Надежда глядит на него снисходительно нежно, хочет по-простецки срифмовать его имя, но осекается, глядя на страдающую тонкую фигуру в облаке бесформенной одежды.

– Эдик… тебя ведь совсем сожрало твое пальто, – только и получается у нее сказать, но Эдик не отвечает, – а у меня сегодня прикладывались.

– А? – рассеянно спрашивает он, утонувший в своих лирических фантазиях.

– Прям вот этот палец Мадонне поцеловала раба божья, – она для наглядности показывает Эдику свой.

– Смешно.

– Страшно! – Она еще немного ждет, но ее меланхоличного собеседника на глазах засасывает все глубже в бездну возвышенных чувств. – Слушай, а как ты думаешь, если на Площади Революции в центре зала повесить здоровенную колбасу, это будет выдающийся объект? Или колбаса-цеппелин, эдакий микояновский ковчег, куда забрались все твари по паре и полетели осваивать новые земли рыхлых животов? Или колбаса – баллистическая ракета, такая инсулиновая боеголовка, оружие массового пожирения, – она на долю секунды замолкает, перекатывая во рту накопившуюся мысль, – но это уже очень крупное высказывание, милитаристическое…

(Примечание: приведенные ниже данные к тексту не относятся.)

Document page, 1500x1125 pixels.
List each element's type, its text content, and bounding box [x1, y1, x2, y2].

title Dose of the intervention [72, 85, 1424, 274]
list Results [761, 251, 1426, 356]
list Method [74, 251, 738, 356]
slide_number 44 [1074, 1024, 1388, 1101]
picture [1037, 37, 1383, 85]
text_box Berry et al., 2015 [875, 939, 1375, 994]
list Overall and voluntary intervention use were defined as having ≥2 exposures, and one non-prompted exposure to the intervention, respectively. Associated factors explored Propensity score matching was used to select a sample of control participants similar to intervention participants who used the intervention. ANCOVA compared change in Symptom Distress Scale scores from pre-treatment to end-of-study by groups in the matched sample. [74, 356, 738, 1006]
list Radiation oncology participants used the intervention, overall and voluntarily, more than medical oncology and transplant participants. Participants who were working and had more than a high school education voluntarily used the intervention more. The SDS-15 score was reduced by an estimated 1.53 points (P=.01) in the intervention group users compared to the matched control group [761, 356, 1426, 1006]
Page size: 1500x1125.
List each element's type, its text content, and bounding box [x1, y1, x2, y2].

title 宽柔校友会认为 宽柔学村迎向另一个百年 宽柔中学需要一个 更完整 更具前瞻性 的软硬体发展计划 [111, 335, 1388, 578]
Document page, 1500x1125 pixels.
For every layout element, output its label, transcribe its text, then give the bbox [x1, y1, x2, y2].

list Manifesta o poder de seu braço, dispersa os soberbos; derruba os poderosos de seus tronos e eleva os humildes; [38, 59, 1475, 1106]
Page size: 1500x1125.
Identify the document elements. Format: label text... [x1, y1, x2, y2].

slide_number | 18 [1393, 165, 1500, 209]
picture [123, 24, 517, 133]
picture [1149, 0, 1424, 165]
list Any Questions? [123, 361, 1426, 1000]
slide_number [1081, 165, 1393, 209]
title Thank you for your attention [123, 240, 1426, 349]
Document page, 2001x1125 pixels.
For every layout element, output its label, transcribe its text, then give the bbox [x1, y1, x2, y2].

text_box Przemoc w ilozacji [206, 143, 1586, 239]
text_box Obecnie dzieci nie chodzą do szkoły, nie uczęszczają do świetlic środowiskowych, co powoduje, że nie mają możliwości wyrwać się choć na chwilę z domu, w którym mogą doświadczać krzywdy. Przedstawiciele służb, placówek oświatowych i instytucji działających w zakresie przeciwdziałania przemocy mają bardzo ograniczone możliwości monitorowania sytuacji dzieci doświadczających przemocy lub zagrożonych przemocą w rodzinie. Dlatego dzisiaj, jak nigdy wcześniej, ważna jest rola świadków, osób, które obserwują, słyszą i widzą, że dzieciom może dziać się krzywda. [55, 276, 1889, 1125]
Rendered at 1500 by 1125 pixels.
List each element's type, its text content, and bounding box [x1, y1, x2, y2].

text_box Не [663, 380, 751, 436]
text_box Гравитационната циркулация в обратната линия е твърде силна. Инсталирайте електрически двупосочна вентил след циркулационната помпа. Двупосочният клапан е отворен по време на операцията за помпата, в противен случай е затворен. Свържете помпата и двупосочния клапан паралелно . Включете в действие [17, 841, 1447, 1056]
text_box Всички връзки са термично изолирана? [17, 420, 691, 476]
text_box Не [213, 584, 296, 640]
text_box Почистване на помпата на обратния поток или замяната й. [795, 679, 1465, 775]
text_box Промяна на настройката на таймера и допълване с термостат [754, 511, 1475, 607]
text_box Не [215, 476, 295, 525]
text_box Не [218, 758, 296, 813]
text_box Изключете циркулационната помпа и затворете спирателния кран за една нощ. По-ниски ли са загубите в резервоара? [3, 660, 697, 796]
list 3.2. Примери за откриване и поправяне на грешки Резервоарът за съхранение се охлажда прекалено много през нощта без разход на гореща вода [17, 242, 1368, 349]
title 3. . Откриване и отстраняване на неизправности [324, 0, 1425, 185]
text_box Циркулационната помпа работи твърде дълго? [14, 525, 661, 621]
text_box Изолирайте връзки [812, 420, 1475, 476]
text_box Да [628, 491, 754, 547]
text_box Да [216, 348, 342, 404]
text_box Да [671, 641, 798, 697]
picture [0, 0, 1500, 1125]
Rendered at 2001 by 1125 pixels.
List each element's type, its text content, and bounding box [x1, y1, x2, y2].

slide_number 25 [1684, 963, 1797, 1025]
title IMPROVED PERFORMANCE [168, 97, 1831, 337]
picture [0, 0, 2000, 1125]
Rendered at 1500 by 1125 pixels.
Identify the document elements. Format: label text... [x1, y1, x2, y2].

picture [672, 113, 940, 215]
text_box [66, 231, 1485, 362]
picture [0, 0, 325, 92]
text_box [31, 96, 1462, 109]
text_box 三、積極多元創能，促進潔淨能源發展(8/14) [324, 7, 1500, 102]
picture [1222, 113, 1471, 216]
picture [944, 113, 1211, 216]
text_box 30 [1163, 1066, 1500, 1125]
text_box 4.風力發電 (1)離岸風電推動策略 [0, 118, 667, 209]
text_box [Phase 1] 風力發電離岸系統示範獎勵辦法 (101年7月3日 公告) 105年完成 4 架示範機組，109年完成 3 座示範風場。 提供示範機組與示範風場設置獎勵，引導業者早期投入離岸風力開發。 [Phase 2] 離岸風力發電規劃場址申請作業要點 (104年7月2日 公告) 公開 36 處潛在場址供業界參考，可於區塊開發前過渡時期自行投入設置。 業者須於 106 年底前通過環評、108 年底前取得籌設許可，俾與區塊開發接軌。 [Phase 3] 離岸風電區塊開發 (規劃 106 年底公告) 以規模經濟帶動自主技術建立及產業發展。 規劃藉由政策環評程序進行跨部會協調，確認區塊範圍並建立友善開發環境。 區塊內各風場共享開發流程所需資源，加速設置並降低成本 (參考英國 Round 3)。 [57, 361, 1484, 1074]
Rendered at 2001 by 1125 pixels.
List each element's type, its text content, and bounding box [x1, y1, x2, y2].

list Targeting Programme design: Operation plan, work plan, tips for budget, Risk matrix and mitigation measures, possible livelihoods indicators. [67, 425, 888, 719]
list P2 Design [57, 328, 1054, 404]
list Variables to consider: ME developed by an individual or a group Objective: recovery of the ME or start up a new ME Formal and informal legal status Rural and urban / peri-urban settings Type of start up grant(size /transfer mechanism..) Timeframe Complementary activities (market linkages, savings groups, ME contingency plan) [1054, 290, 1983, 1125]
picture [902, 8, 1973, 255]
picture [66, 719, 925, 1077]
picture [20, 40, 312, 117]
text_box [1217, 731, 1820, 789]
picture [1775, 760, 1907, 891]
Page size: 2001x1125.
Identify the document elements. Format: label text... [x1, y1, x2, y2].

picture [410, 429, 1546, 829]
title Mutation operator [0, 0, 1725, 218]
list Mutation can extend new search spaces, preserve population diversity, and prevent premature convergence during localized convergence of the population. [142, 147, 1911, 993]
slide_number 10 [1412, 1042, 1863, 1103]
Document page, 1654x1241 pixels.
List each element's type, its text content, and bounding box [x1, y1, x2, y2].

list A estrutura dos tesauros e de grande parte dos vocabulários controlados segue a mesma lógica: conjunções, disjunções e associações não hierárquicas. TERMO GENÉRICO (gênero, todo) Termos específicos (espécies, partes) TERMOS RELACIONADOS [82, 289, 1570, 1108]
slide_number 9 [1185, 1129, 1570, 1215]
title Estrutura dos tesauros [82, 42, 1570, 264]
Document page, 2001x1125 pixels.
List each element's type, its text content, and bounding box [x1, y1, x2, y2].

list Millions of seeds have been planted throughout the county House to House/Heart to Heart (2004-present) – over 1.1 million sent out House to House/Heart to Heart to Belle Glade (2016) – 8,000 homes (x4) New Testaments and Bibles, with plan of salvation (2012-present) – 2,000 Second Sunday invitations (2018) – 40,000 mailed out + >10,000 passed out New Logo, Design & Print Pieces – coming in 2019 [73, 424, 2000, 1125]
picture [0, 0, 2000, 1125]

– Пятнадцать миллионов стоит твоя толстушка, – с вызовом говорит Эдик.

– У! – восклицает Надежда. – Победил, умолкаю. Видно, и правда гений.

Около полугода назад жизнь забросила перепуганную Надежду в недружелюбную столицу, где она сослепу, хватаясь за любую подворачивающуюся возможность, пыталась найти себе место. Череда неудач привела ее, отчаявшуюся и потерянную, к дверям этого красивого заводского здания, не так давно сменившего отрасль с обрабатывающей на зарабатывающую промышленность. К искусству Надежда была так же близка, как покупатель алкогольного магазина к трезвости, который, разумеется, имеет о ней представление, но пробивает свой напиток на кассе, намереваясь поскорее от нее избавиться. И вот пройдя земную жизнь до половины, пред ней предстал большой, красивый, ароматный холл, напоминающий прихожую в салоне интимных услуг, по которому расхаживали вежливые сотрудники, источающие очаровательно безосновательный снобизм, а кругом висели указатели с чудаковатыми, самоуверенными названиями выставок. И потом еще этот, еле стоящий на своих тоненьких ножках, крепко надушенный тридцатилетний мальчишка, проведший для нее первую экскурсию и героически выдержавший наплыв ее непристойной веселости, неумолкающей даже перед самыми социально острыми экспонатами. В общем, все с первой же минуты покорило веселое Надеждино сердце. Но что всего поразительнее, вопреки всякому здравому смыслу, этот восторженный модник по какой-то неведомой причине крепко привязался к скверной женщине, без конца иронизирующей над человечьей неистощимой тягой к искусству.

Они спускаются в скудно освещенное московское метро, еще не отдышавшееся от вечерней переполненности, вместе заходят в электричку, Эдик проваливается в информационное изобилие своего телефона, а Надежда рассматривает редких пассажиров и от безделья сочиняет им жизни. Вот на противоположной стороне сидят трое мужчин откуда-то с Ближнего Востока, приехавшие в столицу открывать кабинет психологической помощи гражданам Москвы, чуть подальше нервничает женщина в лисьей шляпе, в предвкушении еженедельного эротического шоу, на которое она спускает каждый раз четверть скромной зарплаты учителя биологии, а у самых дверей, прислонившись щекой к поручню, сладко спит страшненькая девица лет двадцати, всю свою недолгую жизнь посвятившая дрессировке хищников саванны. Через несколько остановок Надежда выходит, скоро простившись со своим юным меланхоличным другом, переходит на другую ветку непомерно разбухшего московского метрополитена и все едет, едет, повторяя свой ежедневный, изнуряюще долгий путь.